| Exercise passage |
For financial reasons he had to leave U. C. Riverside and take a job at Google. But he finished his Ph.D. at the University of Auckland, with Cristian Calude and me as co-advisors. And large chunk of his thesis dealt with cartesian closed 2-categories and their generalizations suitable for quantum computation:

• Michael Stay, Compact closed bicategories, Theory and Applications of Categories 31 (2016), 755–798.

Great stuff! My students these days are building on this math and marching ahead.

I said Mike ‘basically’ agreed with me. He agreed that we need to go beyond the usual 1-categorical treatment to model the process of computation. But when it came to applying this idea to computer science, Mike wasn’t satisfied with thinking about the lambda-calculus. That’s an old model of computation: it’s okay for a single primitive computer, but not good for systems where different parts are sending messages to each other, like the internet, or even multiprocessing in a single computer. In other words, the lambda-calculus doesn’t really handle the pressing issues of concurrency and distributed computation.

So, Mike wanted to think about more modern formalisms for computation, like the pi-calculus, using 2-categories.

He left Google and wrote some papers with Greg Meredith on these ideas, for example:

• Michael Stay and Lucius Gregory Meredith, Higher category models of the pi-calculus.

• Michael Stay and Lucius Gregory Meredith, Representing operational semantics with enriched Lawvere theories.

The second one takes a key step: moving away from 2-categories to graph-enriched categories, which are simpler and perhaps better.

| Task instructions |
**A)** In the passage on Michael Stay's work, at which university did he finish his Ph.D.?
**B)** Write the next part of the passage on Michael Stay's work, starting after its final sentence.

| Record excerpts |
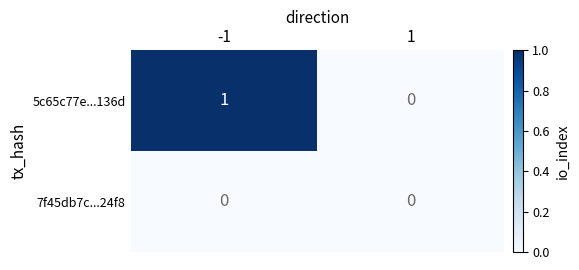

Rank the series at -1 from lowest to highest value.

7f45db7c...24f8, 5c65c77e...136d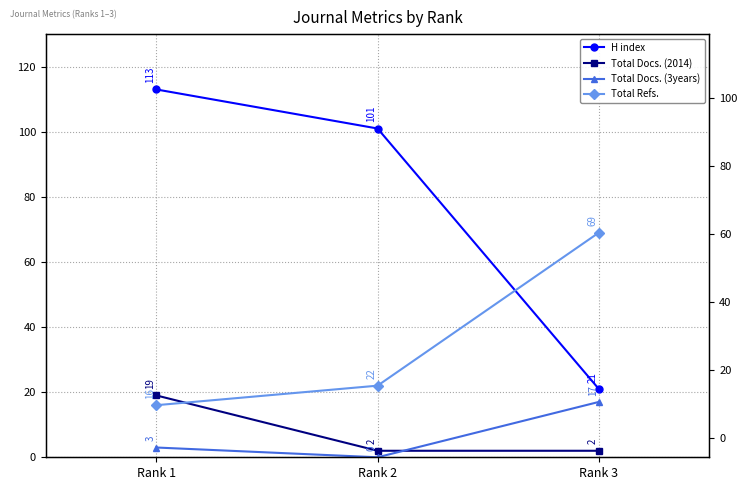

What is the total value across all series at Rank 3?

109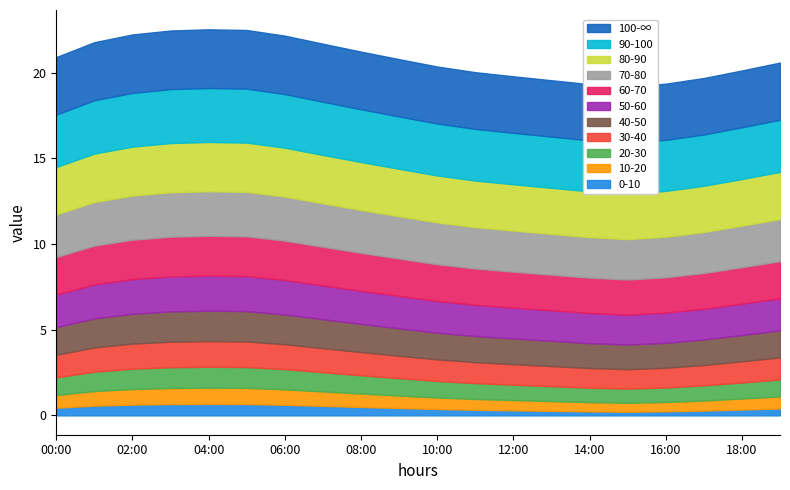

True or false: temperature and humidity intersect in this chart.

False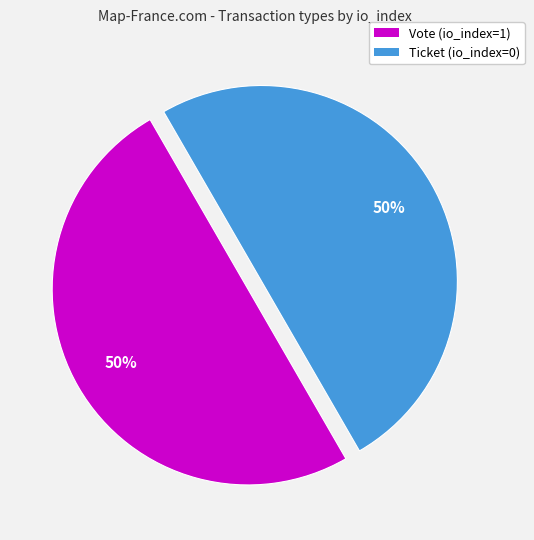

Approximately how many times larger is the value at Vote (io_index=1) compared to Ticket (io_index=0)?

1.0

| Task-by-task outputs |
**A)** The University of Auckland.

**B)**
Then, after various twists and turns, he started a company called Pyrofex with Nash Foster. Or perhaps I should say Foster started a company with Mike, since Foster is the real bigshot of the two. Here’s what their webpage says:


My name is Nash Foster, and together with my friend and colleague Mike Stay, I recently founded a company called Pyrofex. We founded our company for one simple reason: we love to build large-scale distributed systems that are always reliable and secure and we wanted to help users like yourself do it more easily.

When Mike and I founded the company, we felt strongly that several key advances in programming language theory would ease the development of every day large-scale systems. However, we were not sure exactly how to expose the APIs to users or how to build the tool-sets. Grand visions compete with practical necessity, so we spent months talking to users just like you to discover what kinds of things you were most interested in. We spent many hours at white-boards, checking our work against the best CS theory we know. And, of course, we have enjoyed many long days of hacking in the hopes that we can produce something new and useful, for you.

I think this is the most exciting time in history to be a programmer (and I wrote my first program in the early 1980’s). The technologies available today are varied and compelling and exciting. I hope that you’ll be as excited as I am about some of the ideas we discovered while building our software.

And on January 8th, 2018, their company entered into an arrangement with Greg Meredith’s company Rchain. Below I’ll quote part of an announcement. I don’t know much about this stuff—at least, not yet. But I’m happy to see some good ideas getting applied in the real world, and especially happy to see Mike doing it.

The RChain Cooperative & Pyrofex Corporation announce Strategic Partnership

The RChain Cooperative and Pyrofex Corporation today announced strategically important service contracts and an equity investment intended to deliver several mutually beneficial blockchain solutions. RChain will acquire 1.1 million shares of Pyrofex Common Stock as a strategic investment. The two companies will ink separate service contracts to reinforce their existing relationship and help to align their business interests.

Pyrofex will develop critical tools and platform components necessary for the long-term success of the RChain platform. These tools are designed to leverage RChain’s unique blockchain environment and make blockchain development simpler, faster, and more effective than ever before. Under these agreements, Pyrofex will develop the world’s first decentralized IDE for writing blockchain smart contracts on the RChain blockchain.

Pyrofex also commits to continuing the core development of RChain’s blockchain platform and to organizing RChain’s global developer events and conferences.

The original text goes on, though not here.